Alternate lifting one bell at a time. The bestkettlebell will have a base that is machined to be perfectly flat. Cheap kettle bells (from the big box stores) are usually almost flat, but not quite.
The Rogue Fitness kettle bells have a matte black powder coat finish that is durable and grip friendly. It works well with chalk, or without. The finish on the kettle bell should be durable, but perhaps more importantly it’s got to be grip-friendly.
Painted and epoxy finishes are also popular, but powder coat is preferred in most cases. The best kettle bells have a textured finish that works great with chalk.
So, do some comparison shopping, or look for a limited time “free shipping” deal. Also be on the lookout for Black Friday deals like those from Rogue Fitness.
They have the highest quality and the most complete range of options in kettle bells. For illustrative purposes here we are going to highlight their kilogram line of products with the black powder coat finish we prefer.
The offset mass makes some unique moves possible that can’t be done with a dumbbell. They are also easier to keep in the “rack” position (because of their round shape) if you are using them for additional resistance on squats.
You’re going to see a lot of other adjustable kettle bell options that max out at a measly 40 lbs. For an advanced trainee, who needs major weight increments, you’ll have to buy multiple fixed kettle bells.

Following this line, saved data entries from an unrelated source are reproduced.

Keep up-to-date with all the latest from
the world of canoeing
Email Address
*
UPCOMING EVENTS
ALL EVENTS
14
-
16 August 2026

Create is a thin-film ceramic coating that offers amazing durability, protection, and a choice of colors and patterns. Create is resistant to wear, abrasion, corrosion, and chemicals.
There’s no comparison to the cheap kettle bells in the big box stores. The Rogue Fitness kettle bell line is only available in pound increments.
These start at 97 lbs, and go up to a true monster sized 203 lb kettle bell. Rogue Fitness carries their competition kettle bell line in kilograms.
But, you’ll be paying that premium for very accurate, precision manufactured kettle bells. The E-coat finish is applied in a thin durable layer that allows the texture of the casting to be felt while still being easy to clean.
The innovative design on these change plates lets you use them with kettle bells or dumbbells. They are made with a dense inner slug of steel and a tough (but flexible) outer coating of TPE plastic.
Fringe Sport’s Prime Kettle bells have all the features we look for in the bestkettlebell. Flat base, matte black, powder coat finish for excellent grip, color coded, etc.